BRIEF: Within the records, find every line that includes the word "under" and copy it.

[Items listed in a dataset]
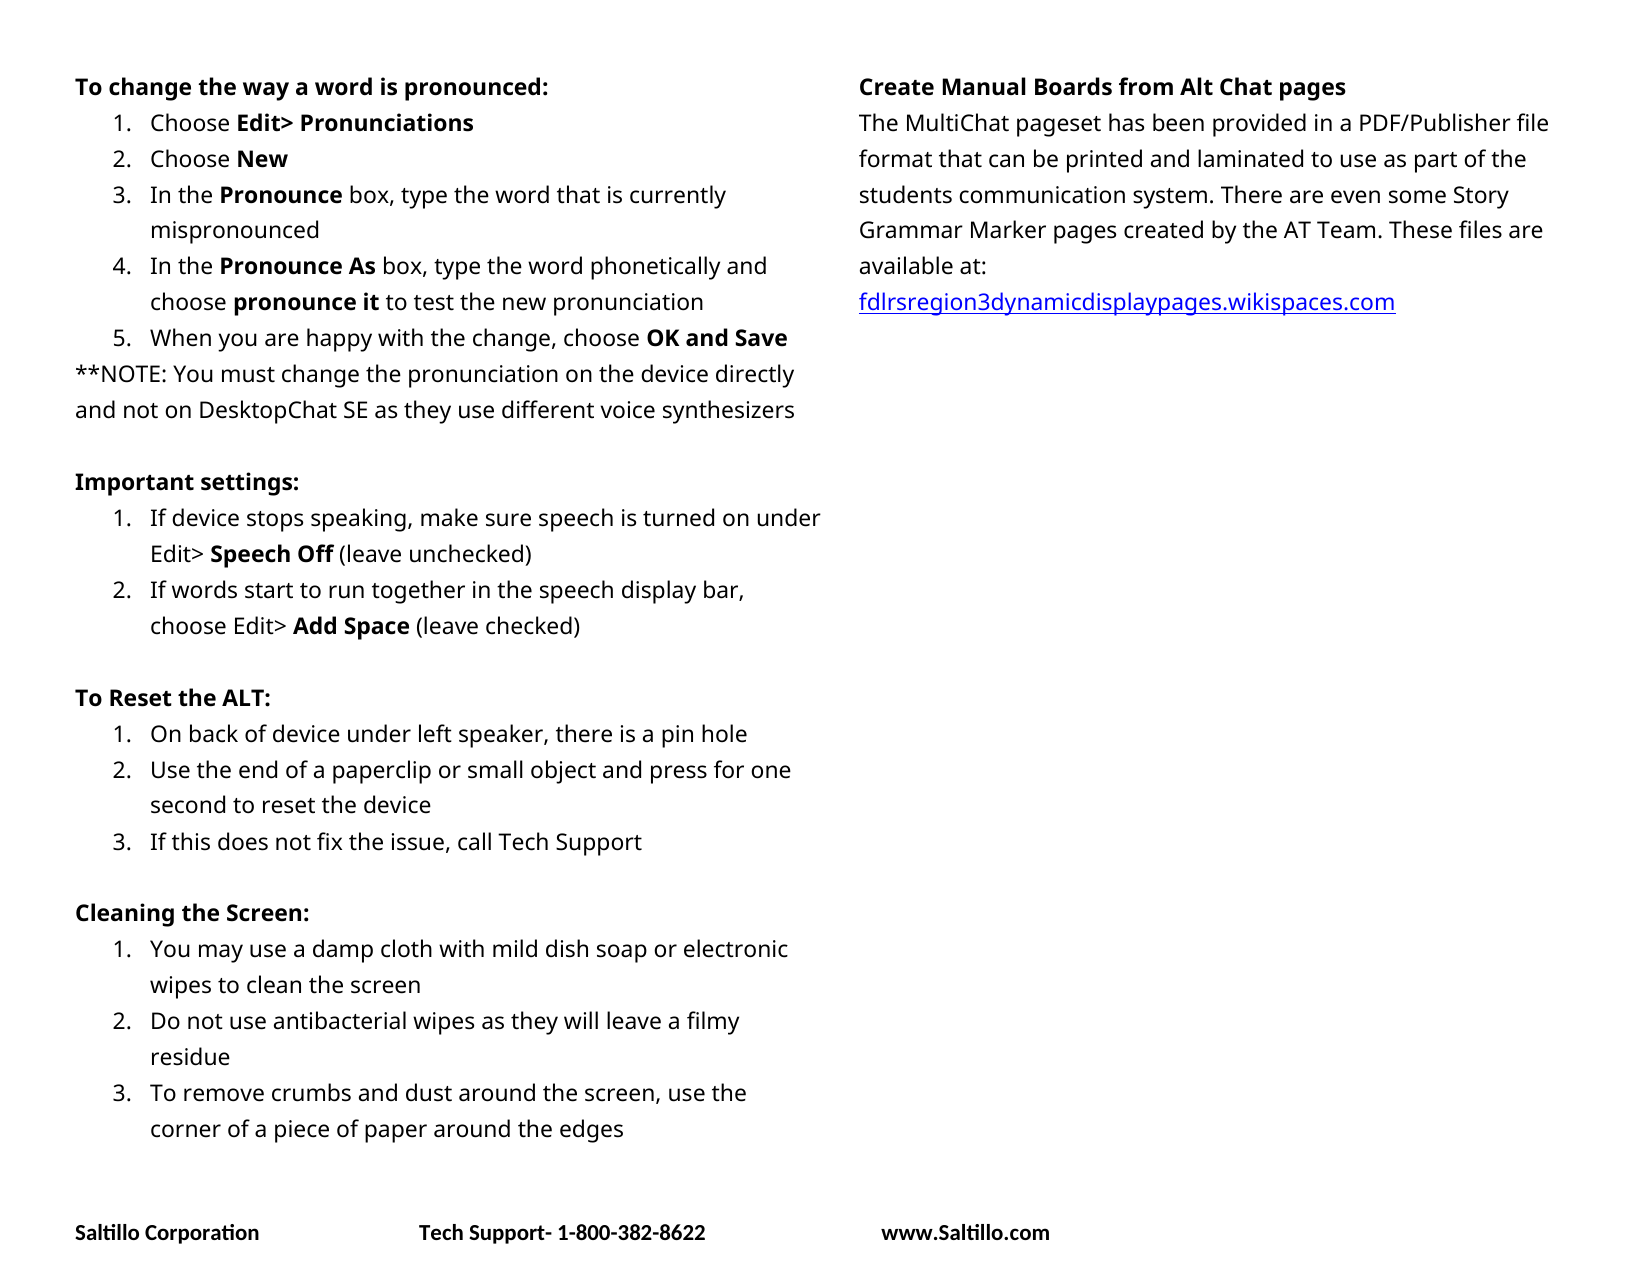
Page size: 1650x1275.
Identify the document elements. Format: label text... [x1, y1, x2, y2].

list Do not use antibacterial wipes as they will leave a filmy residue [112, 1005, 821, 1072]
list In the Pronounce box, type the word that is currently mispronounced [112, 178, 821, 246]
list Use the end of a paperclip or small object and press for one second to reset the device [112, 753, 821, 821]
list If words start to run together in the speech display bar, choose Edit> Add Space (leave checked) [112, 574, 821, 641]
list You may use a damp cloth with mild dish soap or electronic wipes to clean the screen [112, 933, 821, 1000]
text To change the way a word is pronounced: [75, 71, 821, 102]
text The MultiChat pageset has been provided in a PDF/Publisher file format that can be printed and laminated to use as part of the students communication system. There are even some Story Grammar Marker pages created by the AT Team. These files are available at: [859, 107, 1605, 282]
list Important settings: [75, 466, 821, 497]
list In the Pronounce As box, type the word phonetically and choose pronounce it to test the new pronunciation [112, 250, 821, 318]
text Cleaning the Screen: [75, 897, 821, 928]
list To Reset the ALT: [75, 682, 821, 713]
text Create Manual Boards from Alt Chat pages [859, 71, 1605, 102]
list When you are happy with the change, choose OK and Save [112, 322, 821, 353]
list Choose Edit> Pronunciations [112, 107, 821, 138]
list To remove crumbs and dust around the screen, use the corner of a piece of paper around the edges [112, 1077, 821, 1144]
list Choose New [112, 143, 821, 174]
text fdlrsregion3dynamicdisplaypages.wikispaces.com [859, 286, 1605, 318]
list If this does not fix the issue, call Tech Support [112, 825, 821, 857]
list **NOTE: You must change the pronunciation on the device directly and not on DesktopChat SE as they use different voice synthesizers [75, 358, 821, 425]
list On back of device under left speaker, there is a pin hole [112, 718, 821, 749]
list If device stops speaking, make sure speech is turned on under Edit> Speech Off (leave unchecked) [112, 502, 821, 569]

EXERCISE RESPONSE:
list On back of device under left speaker, there is a pin hole [112, 718, 821, 749]
list If device stops speaking, make sure speech is turned on under Edit> Speech Off (leave unchecked) [112, 502, 821, 569]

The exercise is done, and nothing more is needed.